AIM: Reproduce every line of the records below word for word, in the same order.

STORED ROWS:
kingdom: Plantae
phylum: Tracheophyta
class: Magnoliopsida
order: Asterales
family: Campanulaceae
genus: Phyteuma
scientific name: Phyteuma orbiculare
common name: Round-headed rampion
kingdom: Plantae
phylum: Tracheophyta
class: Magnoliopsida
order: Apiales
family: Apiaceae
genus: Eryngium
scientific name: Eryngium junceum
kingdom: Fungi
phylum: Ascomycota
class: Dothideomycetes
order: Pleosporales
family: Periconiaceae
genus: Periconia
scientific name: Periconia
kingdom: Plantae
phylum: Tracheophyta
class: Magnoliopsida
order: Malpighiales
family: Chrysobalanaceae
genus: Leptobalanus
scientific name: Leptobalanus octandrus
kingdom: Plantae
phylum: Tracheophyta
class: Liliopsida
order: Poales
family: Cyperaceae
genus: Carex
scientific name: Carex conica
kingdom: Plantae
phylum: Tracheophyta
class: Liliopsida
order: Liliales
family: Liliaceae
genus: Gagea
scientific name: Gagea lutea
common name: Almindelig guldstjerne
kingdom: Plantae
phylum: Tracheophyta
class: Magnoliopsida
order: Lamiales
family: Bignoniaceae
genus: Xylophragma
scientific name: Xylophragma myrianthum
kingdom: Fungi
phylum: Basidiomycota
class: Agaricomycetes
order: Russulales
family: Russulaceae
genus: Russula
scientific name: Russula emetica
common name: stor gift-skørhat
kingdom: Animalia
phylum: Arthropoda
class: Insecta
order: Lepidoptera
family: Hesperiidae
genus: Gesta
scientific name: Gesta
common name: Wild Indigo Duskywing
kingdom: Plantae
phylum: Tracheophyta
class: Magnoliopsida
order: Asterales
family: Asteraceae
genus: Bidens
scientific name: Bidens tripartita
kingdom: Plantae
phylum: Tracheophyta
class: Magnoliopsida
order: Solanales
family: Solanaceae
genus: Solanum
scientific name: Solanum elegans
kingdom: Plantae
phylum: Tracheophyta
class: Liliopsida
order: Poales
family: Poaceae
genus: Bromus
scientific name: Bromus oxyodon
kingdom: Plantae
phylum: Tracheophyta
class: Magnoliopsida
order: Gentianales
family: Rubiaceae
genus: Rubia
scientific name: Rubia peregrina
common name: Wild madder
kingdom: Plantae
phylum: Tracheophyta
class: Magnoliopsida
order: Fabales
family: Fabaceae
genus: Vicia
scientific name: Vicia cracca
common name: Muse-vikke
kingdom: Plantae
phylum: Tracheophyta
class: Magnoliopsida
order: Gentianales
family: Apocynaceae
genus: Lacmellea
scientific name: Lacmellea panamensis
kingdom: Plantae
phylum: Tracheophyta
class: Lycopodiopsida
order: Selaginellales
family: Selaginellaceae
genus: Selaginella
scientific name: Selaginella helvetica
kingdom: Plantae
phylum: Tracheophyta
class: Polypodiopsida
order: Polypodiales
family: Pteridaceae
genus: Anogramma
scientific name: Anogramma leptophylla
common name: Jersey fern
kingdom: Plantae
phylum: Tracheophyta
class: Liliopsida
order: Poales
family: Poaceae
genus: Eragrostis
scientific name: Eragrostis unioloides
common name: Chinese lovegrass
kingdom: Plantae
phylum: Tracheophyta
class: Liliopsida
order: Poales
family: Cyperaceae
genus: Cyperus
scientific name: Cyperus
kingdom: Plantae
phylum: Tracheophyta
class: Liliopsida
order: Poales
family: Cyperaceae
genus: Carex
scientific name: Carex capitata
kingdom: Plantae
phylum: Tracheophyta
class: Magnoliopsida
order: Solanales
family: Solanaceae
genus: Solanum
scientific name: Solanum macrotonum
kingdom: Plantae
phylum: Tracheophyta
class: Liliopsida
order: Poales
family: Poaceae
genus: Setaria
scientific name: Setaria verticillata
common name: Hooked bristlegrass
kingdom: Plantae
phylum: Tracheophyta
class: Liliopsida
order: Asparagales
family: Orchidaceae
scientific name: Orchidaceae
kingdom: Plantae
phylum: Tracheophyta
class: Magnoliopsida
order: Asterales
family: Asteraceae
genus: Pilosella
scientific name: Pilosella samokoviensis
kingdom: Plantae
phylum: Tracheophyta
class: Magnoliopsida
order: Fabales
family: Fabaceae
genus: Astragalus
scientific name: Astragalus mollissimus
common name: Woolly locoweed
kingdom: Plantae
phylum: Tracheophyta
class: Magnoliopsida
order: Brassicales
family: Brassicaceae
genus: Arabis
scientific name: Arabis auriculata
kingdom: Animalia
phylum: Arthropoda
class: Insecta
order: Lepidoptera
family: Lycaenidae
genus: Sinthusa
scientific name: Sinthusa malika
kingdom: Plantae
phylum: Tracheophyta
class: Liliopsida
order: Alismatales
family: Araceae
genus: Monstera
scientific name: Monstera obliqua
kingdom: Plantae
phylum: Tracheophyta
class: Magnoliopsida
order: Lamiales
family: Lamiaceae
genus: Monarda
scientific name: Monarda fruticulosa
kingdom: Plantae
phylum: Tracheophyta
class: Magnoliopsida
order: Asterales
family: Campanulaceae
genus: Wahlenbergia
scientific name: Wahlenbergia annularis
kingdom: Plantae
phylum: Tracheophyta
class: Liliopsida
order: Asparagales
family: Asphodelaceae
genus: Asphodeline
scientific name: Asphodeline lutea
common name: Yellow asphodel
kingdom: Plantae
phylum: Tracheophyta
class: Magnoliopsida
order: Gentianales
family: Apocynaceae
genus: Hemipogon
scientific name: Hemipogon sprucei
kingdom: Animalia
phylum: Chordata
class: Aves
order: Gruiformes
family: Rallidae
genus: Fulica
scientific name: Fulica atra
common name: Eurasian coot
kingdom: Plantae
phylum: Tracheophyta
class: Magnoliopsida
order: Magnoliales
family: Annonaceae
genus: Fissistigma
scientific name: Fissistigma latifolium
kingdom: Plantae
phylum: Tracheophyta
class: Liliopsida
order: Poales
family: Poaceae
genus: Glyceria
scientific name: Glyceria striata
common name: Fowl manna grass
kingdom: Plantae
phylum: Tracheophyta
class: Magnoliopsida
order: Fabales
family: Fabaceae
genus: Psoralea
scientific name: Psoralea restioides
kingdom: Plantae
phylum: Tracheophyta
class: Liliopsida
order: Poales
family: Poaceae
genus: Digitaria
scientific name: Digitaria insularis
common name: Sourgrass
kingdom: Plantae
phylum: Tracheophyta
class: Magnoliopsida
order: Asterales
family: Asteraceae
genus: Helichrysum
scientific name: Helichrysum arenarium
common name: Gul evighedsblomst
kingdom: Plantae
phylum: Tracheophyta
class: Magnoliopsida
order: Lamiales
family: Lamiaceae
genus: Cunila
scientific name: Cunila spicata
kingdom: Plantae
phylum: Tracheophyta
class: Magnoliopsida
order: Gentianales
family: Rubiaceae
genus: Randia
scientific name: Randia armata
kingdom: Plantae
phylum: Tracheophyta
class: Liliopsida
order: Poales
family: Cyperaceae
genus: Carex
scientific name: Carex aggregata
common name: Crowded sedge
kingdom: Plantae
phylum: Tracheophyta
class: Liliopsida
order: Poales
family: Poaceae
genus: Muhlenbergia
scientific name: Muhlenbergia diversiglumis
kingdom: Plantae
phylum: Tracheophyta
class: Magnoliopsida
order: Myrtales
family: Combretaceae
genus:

FINISHED EXERCISE:
kingdom: Plantae
phylum: Tracheophyta
class: Magnoliopsida
order: Asterales
family: Campanulaceae
genus: Phyteuma
scientific name: Phyteuma orbiculare
common name: Round-headed rampion
kingdom: Plantae
phylum: Tracheophyta
class: Magnoliopsida
order: Apiales
family: Apiaceae
genus: Eryngium
scientific name: Eryngium junceum
kingdom: Fungi
phylum: Ascomycota
class: Dothideomycetes
order: Pleosporales
family: Periconiaceae
genus: Periconia
scientific name: Periconia
kingdom: Plantae
phylum: Tracheophyta
class: Magnoliopsida
order: Malpighiales
family: Chrysobalanaceae
genus: Leptobalanus
scientific name: Leptobalanus octandrus
kingdom: Plantae
phylum: Tracheophyta
class: Liliopsida
order: Poales
family: Cyperaceae
genus: Carex
scientific name: Carex conica
kingdom: Plantae
phylum: Tracheophyta
class: Liliopsida
order: Liliales
family: Liliaceae
genus: Gagea
scientific name: Gagea lutea
common name: Almindelig guldstjerne
kingdom: Plantae
phylum: Tracheophyta
class: Magnoliopsida
order: Lamiales
family: Bignoniaceae
genus: Xylophragma
scientific name: Xylophragma myrianthum
kingdom: Fungi
phylum: Basidiomycota
class: Agaricomycetes
order: Russulales
family: Russulaceae
genus: Russula
scientific name: Russula emetica
common name: stor gift-skørhat
kingdom: Animalia
phylum: Arthropoda
class: Insecta
order: Lepidoptera
family: Hesperiidae
genus: Gesta
scientific name: Gesta
common name: Wild Indigo Duskywing
kingdom: Plantae
phylum: Tracheophyta
class: Magnoliopsida
order: Asterales
family: Asteraceae
genus: Bidens
scientific name: Bidens tripartita
kingdom: Plantae
phylum: Tracheophyta
class: Magnoliopsida
order: Solanales
family: Solanaceae
genus: Solanum
scientific name: Solanum elegans
kingdom: Plantae
phylum: Tracheophyta
class: Liliopsida
order: Poales
family: Poaceae
genus: Bromus
scientific name: Bromus oxyodon
kingdom: Plantae
phylum: Tracheophyta
class: Magnoliopsida
order: Gentianales
family: Rubiaceae
genus: Rubia
scientific name: Rubia peregrina
common name: Wild madder
kingdom: Plantae
phylum: Tracheophyta
class: Magnoliopsida
order: Fabales
family: Fabaceae
genus: Vicia
scientific name: Vicia cracca
common name: Muse-vikke
kingdom: Plantae
phylum: Tracheophyta
class: Magnoliopsida
order: Gentianales
family: Apocynaceae
genus: Lacmellea
scientific name: Lacmellea panamensis
kingdom: Plantae
phylum: Tracheophyta
class: Lycopodiopsida
order: Selaginellales
family: Selaginellaceae
genus: Selaginella
scientific name: Selaginella helvetica
kingdom: Plantae
phylum: Tracheophyta
class: Polypodiopsida
order: Polypodiales
family: Pteridaceae
genus: Anogramma
scientific name: Anogramma leptophylla
common name: Jersey fern
kingdom: Plantae
phylum: Tracheophyta
class: Liliopsida
order: Poales
family: Poaceae
genus: Eragrostis
scientific name: Eragrostis unioloides
common name: Chinese lovegrass
kingdom: Plantae
phylum: Tracheophyta
class: Liliopsida
order: Poales
family: Cyperaceae
genus: Cyperus
scientific name: Cyperus
kingdom: Plantae
phylum: Tracheophyta
class: Liliopsida
order: Poales
family: Cyperaceae
genus: Carex
scientific name: Carex capitata
kingdom: Plantae
phylum: Tracheophyta
class: Magnoliopsida
order: Solanales
family: Solanaceae
genus: Solanum
scientific name: Solanum macrotonum
kingdom: Plantae
phylum: Tracheophyta
class: Liliopsida
order: Poales
family: Poaceae
genus: Setaria
scientific name: Setaria verticillata
common name: Hooked bristlegrass
kingdom: Plantae
phylum: Tracheophyta
class: Liliopsida
order: Asparagales
family: Orchidaceae
scientific name: Orchidaceae
kingdom: Plantae
phylum: Tracheophyta
class: Magnoliopsida
order: Asterales
family: Asteraceae
genus: Pilosella
scientific name: Pilosella samokoviensis
kingdom: Plantae
phylum: Tracheophyta
class: Magnoliopsida
order: Fabales
family: Fabaceae
genus: Astragalus
scientific name: Astragalus mollissimus
common name: Woolly locoweed
kingdom: Plantae
phylum: Tracheophyta
class: Magnoliopsida
order: Brassicales
family: Brassicaceae
genus: Arabis
scientific name: Arabis auriculata
kingdom: Animalia
phylum: Arthropoda
class: Insecta
order: Lepidoptera
family: Lycaenidae
genus: Sinthusa
scientific name: Sinthusa malika
kingdom: Plantae
phylum: Tracheophyta
class: Liliopsida
order: Alismatales
family: Araceae
genus: Monstera
scientific name: Monstera obliqua
kingdom: Plantae
phylum: Tracheophyta
class: Magnoliopsida
order: Lamiales
family: Lamiaceae
genus: Monarda
scientific name: Monarda fruticulosa
kingdom: Plantae
phylum: Tracheophyta
class: Magnoliopsida
order: Asterales
family: Campanulaceae
genus: Wahlenbergia
scientific name: Wahlenbergia annularis
kingdom: Plantae
phylum: Tracheophyta
class: Liliopsida
order: Asparagales
family: Asphodelaceae
genus: Asphodeline
scientific name: Asphodeline lutea
common name: Yellow asphodel
kingdom: Plantae
phylum: Tracheophyta
class: Magnoliopsida
order: Gentianales
family: Apocynaceae
genus: Hemipogon
scientific name: Hemipogon sprucei
kingdom: Animalia
phylum: Chordata
class: Aves
order: Gruiformes
family: Rallidae
genus: Fulica
scientific name: Fulica atra
common name: Eurasian coot
kingdom: Plantae
phylum: Tracheophyta
class: Magnoliopsida
order: Magnoliales
family: Annonaceae
genus: Fissistigma
scientific name: Fissistigma latifolium
kingdom: Plantae
phylum: Tracheophyta
class: Liliopsida
order: Poales
family: Poaceae
genus: Glyceria
scientific name: Glyceria striata
common name: Fowl manna grass
kingdom: Plantae
phylum: Tracheophyta
class: Magnoliopsida
order: Fabales
family: Fabaceae
genus: Psoralea
scientific name: Psoralea restioides
kingdom: Plantae
phylum: Tracheophyta
class: Liliopsida
order: Poales
family: Poaceae
genus: Digitaria
scientific name: Digitaria insularis
common name: Sourgrass
kingdom: Plantae
phylum: Tracheophyta
class: Magnoliopsida
order: Asterales
family: Asteraceae
genus: Helichrysum
scientific name: Helichrysum arenarium
common name: Gul evighedsblomst
kingdom: Plantae
phylum: Tracheophyta
class: Magnoliopsida
order: Lamiales
family: Lamiaceae
genus: Cunila
scientific name: Cunila spicata
kingdom: Plantae
phylum: Tracheophyta
class: Magnoliopsida
order: Gentianales
family: Rubiaceae
genus: Randia
scientific name: Randia armata
kingdom: Plantae
phylum: Tracheophyta
class: Liliopsida
order: Poales
family: Cyperaceae
genus: Carex
scientific name: Carex aggregata
common name: Crowded sedge
kingdom: Plantae
phylum: Tracheophyta
class: Liliopsida
order: Poales
family: Poaceae
genus: Muhlenbergia
scientific name: Muhlenbergia diversiglumis
kingdom: Plantae
phylum: Tracheophyta
class: Magnoliopsida
order: Myrtales
family: Combretaceae
genus:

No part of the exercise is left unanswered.